Bir kimse ölünce, onun kıyâmeti kopmuş olur!
15/11/2025 Cumartesi Köşe yazarı V.T
Allahü
teâlâ, ölüm gelinceye kadar ibâdet yapılmasını emretmektedir!..
Celâleddîn
Tebrîzî hazretleri evliyanın büyüklerindendir. 560’ta (m. 1165) Tebriz’de
doğdu. Bağdat’a gidip Şehâbeddin Sühreverdî hazretlerineintisab etti. İcazet
verilerek Hindistan’a gönderildi. Önce Delhi’ye, sonra Bedâyûn’a, oradan
Bengal’deki Panduh kasabasına giderek insanları irşad etti. 642 (m. 1244)’de
orada vefat etti. Sohbetlerinde buyurdu ki:
Hicr sûresinin
doksandokuzuncu âyetinde meâlen, (Sana yakîn gelinceye kadar, Rabbine ibâdet
et) buyuruldu. Burada yakîn demek, mevt, yâni ölüm olduğunu, tefsîr âlimleri
bildirmektedir. Allahü teâlâ, bu âyet-i kerimede, ölüm gelinceye kadar ibâdet
yapılmasını emretmektedir. Ölüm de, bu dünyanın sonu demektir. Çünki hadis-i
şerifte, (Bir kimse, ölünce, onun kıyâmeti kopmuş olur) buyuruldu.
Âhıret hayatında
hakîkatler meydana çıkacaktır. Orada sûretler hakîkatlerden ayrılacaktır. Dünya
hayatı başkadır. Âhıret hayatı başkadır. Bu iki hayatı birbiri ile karıştıran,
yâ câhildir veya zındıktır!Zındık, din perdesi altında İslâmiyeti yıkmaya
çalışır. Çünkü, İslâmiyetin câhillere olan her emri, âlimlere de ve tesavvuf
yolunun sonuna varanlara da emredilmiştir. İslâmiyetin emirlerini yapmakta,
bütün müminler ve âriflerin en yüksek derecede olanları arasında hiç ayrılık
yoktur. Tasavvufcuların câhil olanları ve mülhidler, İslâmiyetin emir ve
yasaklarından kendilerini sıyırmak istiyorlar. Bu emirler ve yasaklar, yalnız
câhil kimseler içindir diyorlar. Tasavvufçulara ve tarîkatçılara yalnız marifet
ve hakâyık-ı Kur'âniyyeyi öğrenmek emrolundu diyorlar. O kadar câhildirler ki,
âmirlere, kumandanlara ve devlet adamlarına da yalnız adalet ve insâf etmeleri
emrolundu. Bunlara başka bir ibâdet emrolunmadı diyorlar. İslâmiyet, marifet
elde etmek için lâzımdır. Marifet elde edenlerin İslâmiyete uymalarına lüzûm
yoktur diyorlar.Yukarıdaki âyet-i kerimede yakîn demek, marifetullah demektir.
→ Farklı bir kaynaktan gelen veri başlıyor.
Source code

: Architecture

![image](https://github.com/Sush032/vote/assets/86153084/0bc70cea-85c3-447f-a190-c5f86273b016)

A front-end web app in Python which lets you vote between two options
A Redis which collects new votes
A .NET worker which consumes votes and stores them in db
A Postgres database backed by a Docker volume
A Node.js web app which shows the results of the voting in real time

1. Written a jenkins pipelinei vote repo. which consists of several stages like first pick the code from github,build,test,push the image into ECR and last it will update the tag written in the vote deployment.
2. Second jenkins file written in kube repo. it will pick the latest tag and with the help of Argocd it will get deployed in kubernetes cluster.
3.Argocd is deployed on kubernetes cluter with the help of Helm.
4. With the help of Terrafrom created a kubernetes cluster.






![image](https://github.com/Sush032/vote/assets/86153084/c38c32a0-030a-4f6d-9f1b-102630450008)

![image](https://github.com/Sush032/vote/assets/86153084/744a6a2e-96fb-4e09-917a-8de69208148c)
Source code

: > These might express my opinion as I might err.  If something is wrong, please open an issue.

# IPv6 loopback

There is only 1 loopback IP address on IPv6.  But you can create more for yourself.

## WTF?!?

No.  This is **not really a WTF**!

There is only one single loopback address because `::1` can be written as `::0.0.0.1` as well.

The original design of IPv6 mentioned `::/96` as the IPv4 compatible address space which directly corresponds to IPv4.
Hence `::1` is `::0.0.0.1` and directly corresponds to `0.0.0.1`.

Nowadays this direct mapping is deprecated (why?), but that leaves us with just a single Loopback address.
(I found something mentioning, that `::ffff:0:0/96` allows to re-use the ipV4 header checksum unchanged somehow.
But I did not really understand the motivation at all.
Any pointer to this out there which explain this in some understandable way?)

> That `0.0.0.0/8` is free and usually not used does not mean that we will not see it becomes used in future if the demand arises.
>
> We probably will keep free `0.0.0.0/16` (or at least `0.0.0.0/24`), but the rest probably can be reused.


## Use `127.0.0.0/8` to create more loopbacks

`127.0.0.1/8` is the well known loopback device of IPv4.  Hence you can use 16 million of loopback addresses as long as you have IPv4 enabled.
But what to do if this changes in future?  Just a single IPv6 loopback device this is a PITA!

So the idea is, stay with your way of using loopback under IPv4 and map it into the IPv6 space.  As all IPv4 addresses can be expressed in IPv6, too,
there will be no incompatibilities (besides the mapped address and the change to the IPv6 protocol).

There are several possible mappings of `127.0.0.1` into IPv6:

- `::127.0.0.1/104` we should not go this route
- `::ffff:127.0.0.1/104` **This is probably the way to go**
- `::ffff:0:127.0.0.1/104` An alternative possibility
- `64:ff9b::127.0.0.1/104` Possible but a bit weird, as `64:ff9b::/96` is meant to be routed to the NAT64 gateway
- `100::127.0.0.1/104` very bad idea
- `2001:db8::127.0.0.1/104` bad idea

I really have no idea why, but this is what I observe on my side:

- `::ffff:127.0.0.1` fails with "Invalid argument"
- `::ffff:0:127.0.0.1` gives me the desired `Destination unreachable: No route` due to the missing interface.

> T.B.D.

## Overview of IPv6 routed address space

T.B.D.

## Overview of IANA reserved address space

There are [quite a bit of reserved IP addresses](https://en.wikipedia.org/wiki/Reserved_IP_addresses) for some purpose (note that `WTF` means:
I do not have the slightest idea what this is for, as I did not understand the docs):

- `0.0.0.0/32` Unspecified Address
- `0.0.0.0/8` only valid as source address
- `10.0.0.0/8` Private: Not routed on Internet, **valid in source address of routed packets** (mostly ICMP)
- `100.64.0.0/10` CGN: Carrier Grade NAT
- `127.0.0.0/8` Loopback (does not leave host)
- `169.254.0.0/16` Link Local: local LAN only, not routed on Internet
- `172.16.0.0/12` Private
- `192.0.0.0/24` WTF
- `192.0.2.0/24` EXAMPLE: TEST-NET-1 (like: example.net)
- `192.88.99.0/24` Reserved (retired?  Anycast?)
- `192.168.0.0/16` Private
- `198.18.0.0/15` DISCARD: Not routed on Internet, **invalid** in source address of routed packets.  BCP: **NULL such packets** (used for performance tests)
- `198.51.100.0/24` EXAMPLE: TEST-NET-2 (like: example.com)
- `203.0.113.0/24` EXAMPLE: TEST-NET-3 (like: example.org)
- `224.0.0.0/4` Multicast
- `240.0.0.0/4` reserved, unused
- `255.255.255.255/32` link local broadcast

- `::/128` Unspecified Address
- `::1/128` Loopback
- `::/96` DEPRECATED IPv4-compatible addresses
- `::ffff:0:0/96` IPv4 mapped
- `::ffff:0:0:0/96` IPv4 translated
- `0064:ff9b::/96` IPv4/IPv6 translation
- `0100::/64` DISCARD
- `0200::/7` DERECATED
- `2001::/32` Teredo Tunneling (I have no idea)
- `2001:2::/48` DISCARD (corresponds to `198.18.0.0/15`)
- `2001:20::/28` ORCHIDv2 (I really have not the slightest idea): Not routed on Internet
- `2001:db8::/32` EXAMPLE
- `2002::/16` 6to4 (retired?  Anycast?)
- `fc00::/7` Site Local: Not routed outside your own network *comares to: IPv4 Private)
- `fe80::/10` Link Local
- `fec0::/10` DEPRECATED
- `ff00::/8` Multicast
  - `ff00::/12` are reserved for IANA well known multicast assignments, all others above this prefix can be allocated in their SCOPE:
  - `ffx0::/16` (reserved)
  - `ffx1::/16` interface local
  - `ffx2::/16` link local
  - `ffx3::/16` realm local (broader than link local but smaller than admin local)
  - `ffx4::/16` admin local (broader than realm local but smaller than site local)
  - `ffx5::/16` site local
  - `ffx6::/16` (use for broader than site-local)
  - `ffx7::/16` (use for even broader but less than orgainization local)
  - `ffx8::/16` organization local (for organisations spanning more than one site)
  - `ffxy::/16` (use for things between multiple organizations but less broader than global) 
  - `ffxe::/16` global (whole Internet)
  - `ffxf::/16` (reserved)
Sehl bin Abdüllah-i Tüsterî de böyle demiştir diyorlar. Bu âyet-i kerime,
(Allahü teâlânın marifetine kavuşuncaya kadar ibâdet ediniz!) demektir
diyorlar.
Ehl-i sünnet âlimlerinden bu âyet-i kerimedeki yakîne marifetullah diyen olmuş ise de, (Marifetullah elde edinceye kadar, ibâdet zahmeti, güçlüğü bulunur. Sonra bu güçlük kalmaz) demişlerdir.